1.1 - Voids Ratio versus Effective Stress

The relationship between voids ratio and effective stress is crucial in understanding how fine-grained soils behave under load. The voids ratio measures the volume of voids or empty spaces in soil compared to the volume of solids. Effective stress, on the other hand, refers to the stress that contributes to soil strength and stability, factoring out pore water pressure. Together, these concepts help us analyze soil compression and consolidation behavior in engineering applications.

In the laboratory, a cylindrical soil sample was collected and subjected to a process called one-dimensional (1D) consolidation. This means the soil was pressed down under a series of increasing pressures over several days. After each pressure was applied for a set amount of time (24 hours), the voids ratio of the soil was measured again to see how the soil reacted to the stress. This experiment helps in gathering data about how soil compresses over time under load.

Once the data from the experiment is collected, the information is represented graphically by plotting the voids ratio against effective stress. This visual representation helps in understanding the relationship between these two parameters. The behavior of the soil can be observed more clearly, showing how it compresses or expands under varying levels of stress.

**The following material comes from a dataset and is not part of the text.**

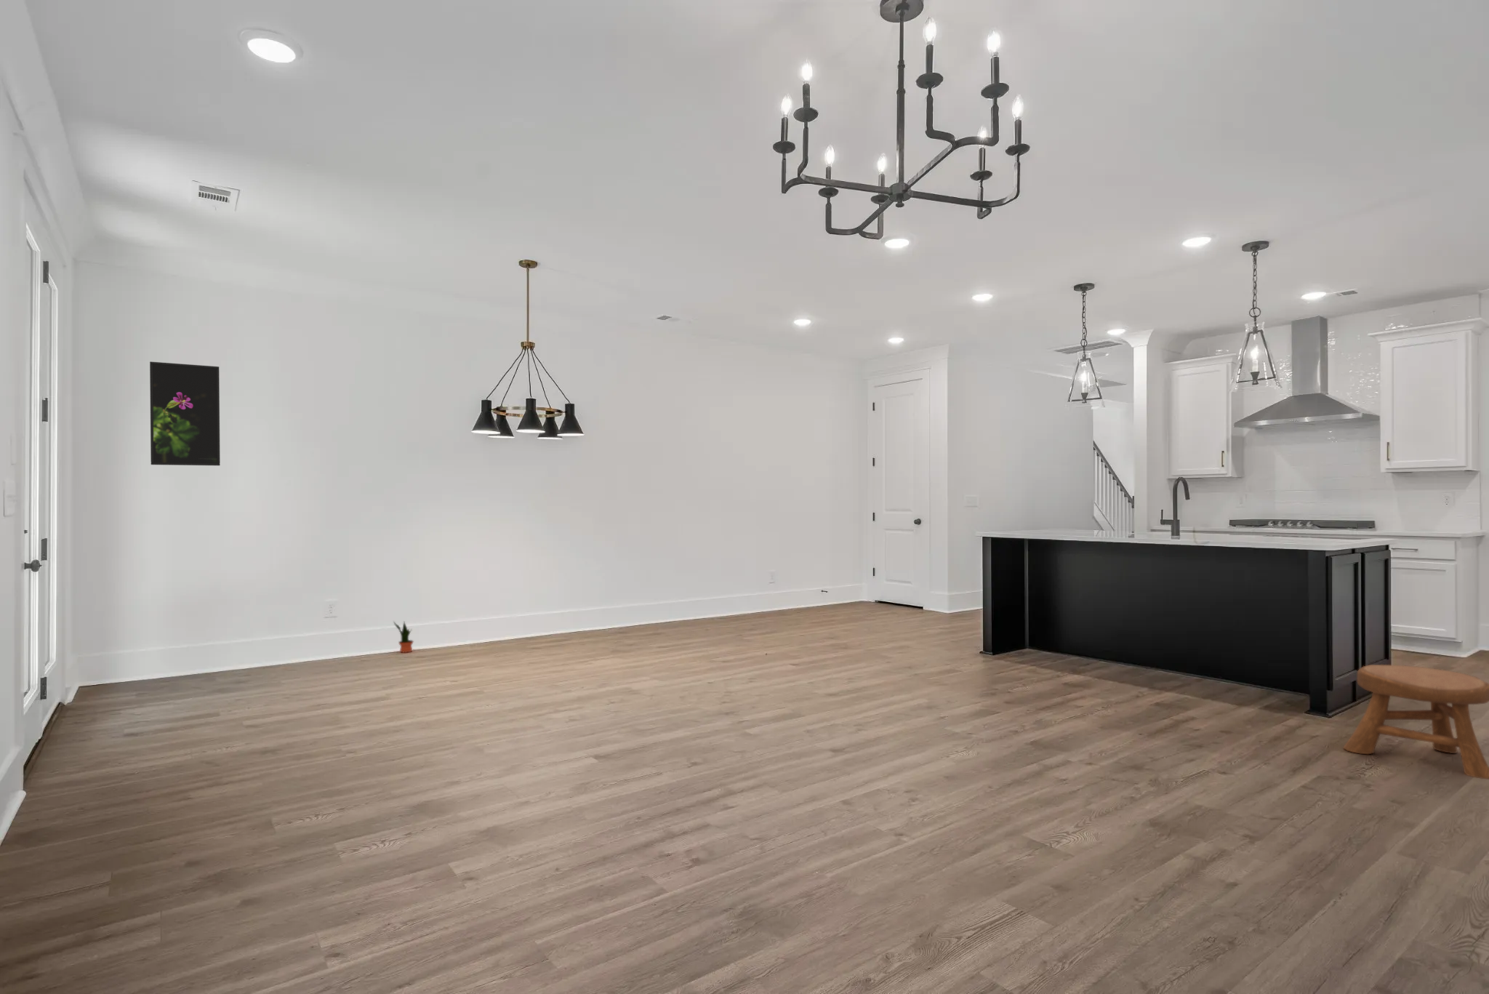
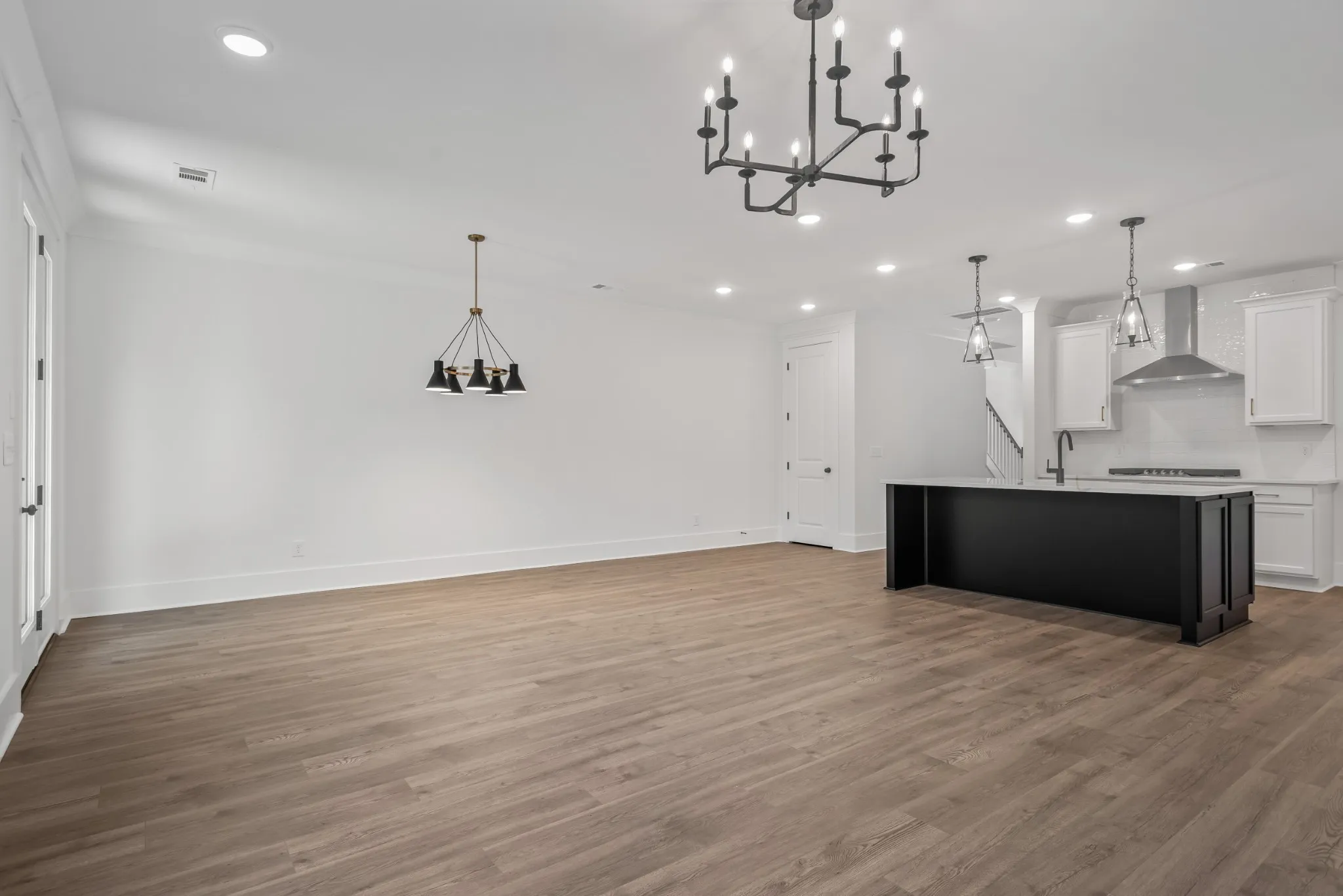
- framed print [149,361,221,466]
- potted plant [392,620,415,653]
- stool [1343,663,1489,780]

In the experiment, the soil sample displays different compression behaviors depending on the stress levels it has experienced. When reloading the soil, it follows a specific path (DE) and then merges into another path (BCF) which shows its compressive behavior at higher stress levels. This merging indicates that the soil's behavior changes at different stresses, emphasizing the concept of soil memory in how it responds to loading.

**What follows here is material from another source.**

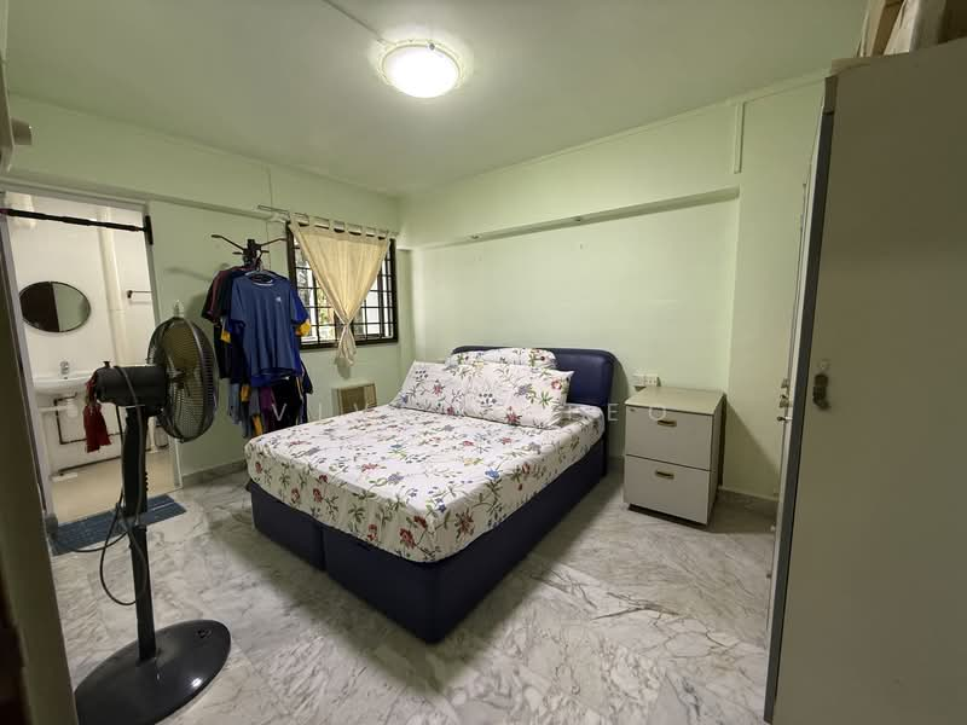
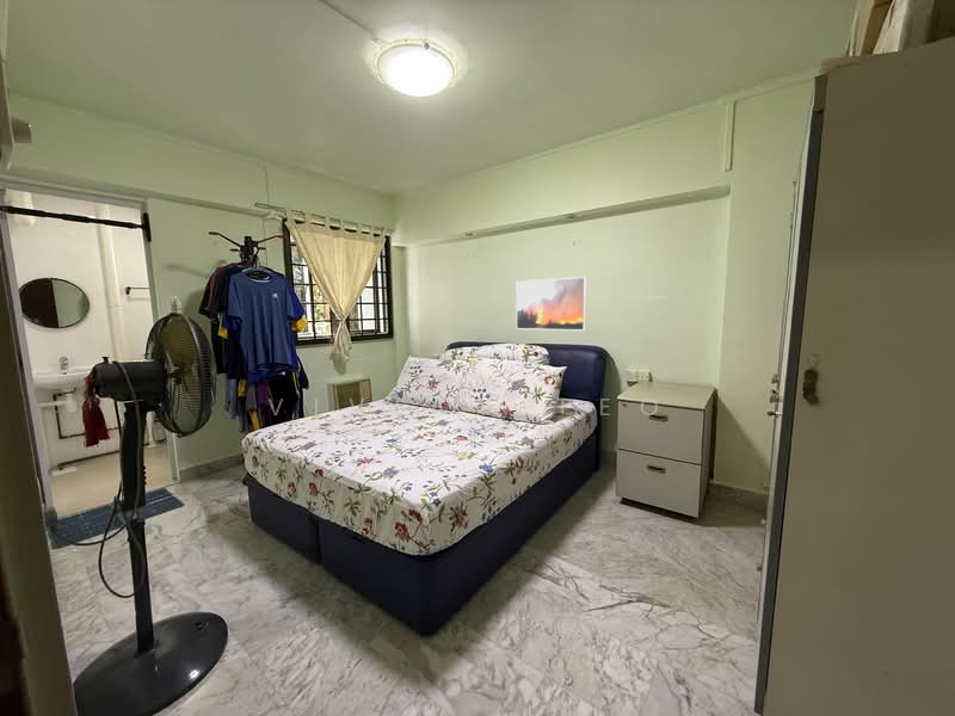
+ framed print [515,276,589,332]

In the initial phases of loading the soil, the effective stress is low, and the soil does not compress significantly. During this phase (path AB), it tends to follow a path of recompression where the change in voids ratio is relatively small. This behavior indicates that the soil is still capable of adjusting without significant deformation.

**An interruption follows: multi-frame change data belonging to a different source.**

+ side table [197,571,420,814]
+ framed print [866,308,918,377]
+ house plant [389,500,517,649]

Once the soil reaches a threshold stress level, it enters the virgin compression phase (path BC). In this phase, the soil experiences significant compression. Here, the relationship between voids ratio and effective stress becomes more pronounced, indicating that the soil structure has changed and is now denser under the applied load.

When the stress is removed from point C, the soil sample begins to expand again, tracing the path labeled as CD. This expansion shows that even after the load is removed, there is still some recovery of the voids ratio, although it may not return completely to the original state. This is critical to understanding how soil behaves when loads are taken off.

As the soil is loaded and then unloaded, it experiences what is known as permanent strain, which means some deformation remains even after the load is removed. This permanent change is attributed to the way soil particles rearrange during loading. However, there is also an elastic recovery component, which is the ability of the soil to bounce back slightly when unloaded.

When the soil is reloaded after some unloading, it does not follow the same path back to its original condition but instead takes a higher path, indicating that it behaves differently upon reloading. This results in a hysteresis loop, showcasing the difference between expansion and compression paths, which is important in understanding the resilience of soil.

As previously outlined, soils display less compression when reloaded as compared to initial loading due to the changes in soil structure from the previous loads. This phenomenon demonstrates the cumulative effects of stress on soil mechanics and shows that soils can become more resilient with repeated loading.

When loading progresses beyond the critical point indicated by 'C', the stress and void ratio relationship shifts again, and the curve merges into a new phase (EF). This suggests that once the soil has been loaded beyond the unloading point, it behaves as if the previous unload did not significantly affect its resilience, indicating the capability of soils to be effective in bearing loads, even after prior cycles of stress.